3
votes

I oversee a research project where we aggregate newspaper articles on political violence in Africa, and then identify and code incidents. We keep track of where and when the incident took place, the actors involved, the number of people killed, etc. You can see the dataset here:

https://docs.google.com/spreadsheets/d/1_QYl4xhMu5nZVluprOgRs6rUzgkkBemapdsg5lFzKU/pubhtml

This is a labor intensive process and I think machine learning could be helpful. I'm trying to figure out the best approach.

My question: Am I better of using a set of keywords to decide how to code each article? I.e.

if "boko haram" in article:
     code Boko Haram

or 

if [list of locations] in article:
    code location

Or can I use my existing dataset and the text from the articles and apply machine learning to do the feature extraction?

Some features are straightforward: if the article describes a violent event and Boko Haram is mentioned, we code Boko Haram. Or if a bomb is mentioned, we code bomb.

Some are more complicated. To determine if the event is "sectarian", we look for violent events where conflict between ethnic groups is referenced ('Fulani', 'Igbo', etc)

We code location based on a list of 774 districts. The challenge here is that there are often multiple spellings for the same place. Time is also complicated because the event is usually described as "last Tuesday," or "Wednesday night."

I did experiment with this a bit awhile ago using TextBlob's Naive Bayes Classifier to try to figure out location. I bumped into two problems. My program would either never finish. I'm assuming performing nlp on two thousand 500 word articles requires more juice than my Macbook Air can handle. The other was encoding issues with the article text. I'm hoping that switching to python 3 will help resolve this.

If I'm going to sink some time into this, I love some recommendations on the best path to take. If it is indeed machine learning, maybe i should be using something other than naive bayes? Maybe I should be running this in the cloud so I have more power? A different package from TextBlob?

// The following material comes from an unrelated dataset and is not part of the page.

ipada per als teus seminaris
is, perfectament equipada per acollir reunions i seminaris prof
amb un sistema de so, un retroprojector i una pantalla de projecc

Guidance is much appreciated!

1

1 Answers

1
votes

Since posting my initial question, I've successfully applied the Naive Bayes and DecisionTree Classifiers from TextBlob, as well as the Naive Bayes and Support Vectors Machine from Sklearn. I should also add that Python3 and the correct encodings (for my dataset 'latin1') have eliminated my earlier string encoding and decoding issues.

The key for TextBlob was to build a custom feature extractor:

def simple_define_features(tokens):
    lga_state = pd.read_csv('lgas.csv')

    lga_state = lga_state[['State', 'LGA']]
    states = list(set(lga_state['State']))

    state_lga = {}
    for state in states:
        lgas = lga_state[lga_state['State']==state]
        lga_list = list(lgas['LGA'])
        state_lga[state.strip('State').rstrip()] = lga_list

    features = {}
    for state in list(state_lga.keys()):
        features['count({})'.format(state)] = tokens.count(state)
        features['has({})'.format(state)] = (state in tokens)
    for lga in lga_list:
        features['count({})'.format(lga)] = tokens.count(lga)
        features['has({})'.format(lga)] = (lga in tokens)

    return features

This function checks each article against a set of keywords, in this case, locations, and builds a feature dictionary. See the description of how a feature extractor works in the NLTK book: http://www.nltk.org/book/ch06.html

Currently, using the function below, I've been able to return a 75 percent accuracy for guessing the state level location. Keep in mind that my training set is rather small, only about 4000 rows.

The function is:

def tb_dt_classifier(json_file, feature_function, test_text, test_label):
    with open(json_file, 'r') as f:
        cl = DecisionTreeClassifier(f, format='json', feature_extractor=feature_function)
    test_text['guess'] = test_text.apply(lambda x: cl.classify(x))
    return test_text['guess']

TextBlob is very slow, however.

Sklearn has proven to be a lot faster. The difference, as far as I can tell, is that Sklearn, must have everything converted into vectors upfront. In this case, for the labels, I created dummy variables, which I've done for binary variables with pd.get_dummies()and astype('category').cat.codes when there is more than two variables. From there, Sklearn's count vectorizer creates the vectors.

Here is the function I've been using:

def text_classifier_SVM(df,train_text,train_output, test_text, test_output):
    text_clf = Pipeline([('vect', CountVectorizer()),
                     ('tfidf', TfidfTransformer()),
                     ('clf', SGDClassifier(loss='hinge', penalty='l2',
                                           alpha=1e-3, n_iter=5, random_state=42)),
    ])
    _ = text_clf.fit(df[train_text], df[train_output])
    predicted = text_clf.predict(df[test_text])
    return np.mean(predicted == df[test_output])

I still have a lot of tweaking to do, but this has started to return some meaningful results, and seems to be a lot more efficient then trying to guess every possible pattern and build it into some complex keyword search.